## start Supplied text

SUMMARY OF THE INVENTION

In view of the foregoing background, a primary object of the present invention is to provide a radial turbine impeller in which the full blades and the splitter blades are arranged alternately in the rotational direction of the turbine impeller, such that factors hindering the improvement of the adiabatic efficiency of the turbine are reduced, whereby the adiabatic efficiency of the turbine is improved.

To achieve the above object, one aspect of the present invention provides a radial turbine impeller (58) comprising a hub (70) having a substantially conical shape and multiple turbine blades provided on an outer peripheral surface (70A) of the hub at intervals in a rotational direction, wherein the turbine blades include full blades (80) and splitter blades (90) arranged alternately in the rotational direction of the radial turbine impeller, the splitter blades having a shorter blade length in a fluid flow direction (F) in the radial turbine impeller than the full blades, and each splitter blade has a part deviated in a direction opposite to the rotational direction from a midpoint (N) of an interval in the rotational direction between adjacent ones of the full blades.

According to this aspect, factors hindering the improvement of the adiabatic efficiency of the turbine are reduced, and the efficiency of the radial turbine is improved.

## end Supplied text
## start Material provided

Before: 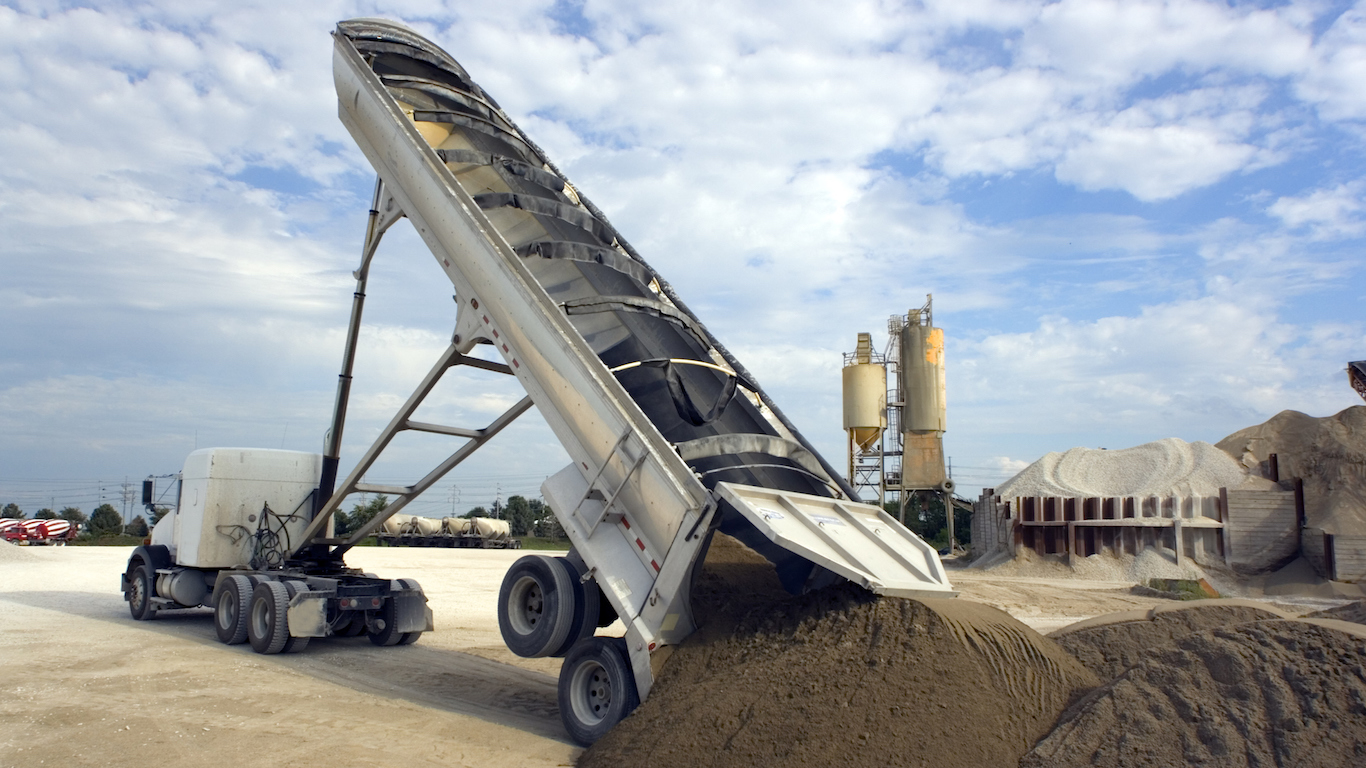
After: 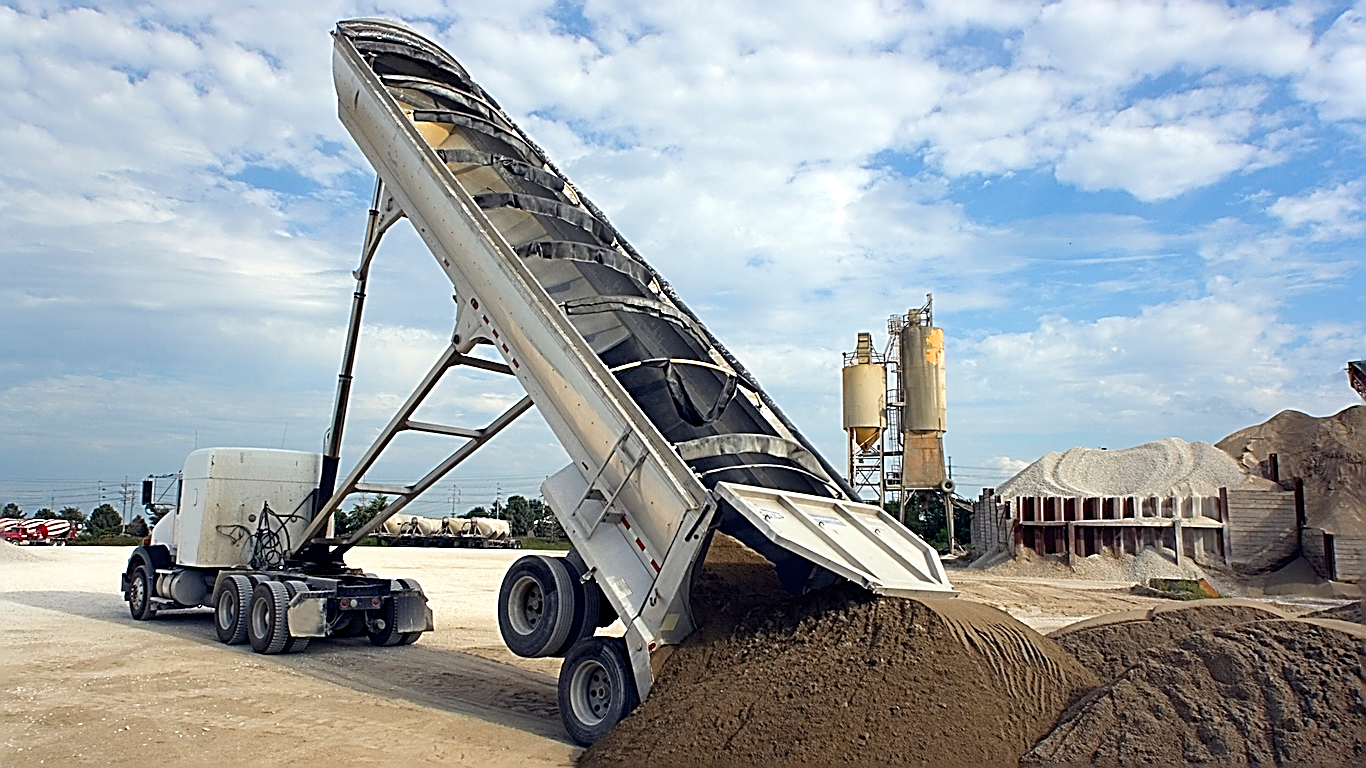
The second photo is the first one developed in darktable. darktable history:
sharpen: amount 2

## end Material provided

→ **Given instruction 1**
In the turbine impeller text, what reason is given for the arrangement in which each splitter blade has a part shifted opposite to the rotational direction from the midpoint between adjacent full blades? Answer in one to three sentences.
→ **Given instruction 2**
Rewrite the paragraph of the turbine impeller text that begins "To achieve the above object" as a bulleted list, keeping its main facts.
→ **Given instruction 3**
Continue the turbine impeller text from its last sentence.

→ **Task output 1**
The text says that this arrangement reduces the factors that hinder improvement of the turbine's adiabatic efficiency. As a result, the efficiency of the radial turbine is improved.

→ **Task output 2**
- The radial turbine impeller has a hub of roughly conical shape.
- Multiple turbine blades sit on the hub's outer peripheral surface, spaced at intervals in the rotational direction.
- The blades are full blades and splitter blades, alternating in the rotational direction.
- Splitter blades are shorter than full blades in the fluid flow direction through the impeller.
- Each splitter blade has a part shifted opposite to the rotational direction from the midpoint of the interval between adjacent full blades.

→ **Task output 3**
Preferably, provided that a surface of each of the full blades and the splitter blades on which a fluid pressure acts in the rotational direction is referred to as a positive pressure surface (82, 92) and a surface of each of the full blades and the splitter blades opposite from the positive pressure surface is referred to as a negative pressure surface (84, 94), each splitter blade includes a part deviated toward the negative pressure surface of the full blade that is adjacent to the splitter blade in the direction opposite to the rotational direction.

According to this aspect, the load on the positive pressure surface and the load on the negative pressure surface of each full blade are made even, and the adiabatic efficiency of the turbine is improved.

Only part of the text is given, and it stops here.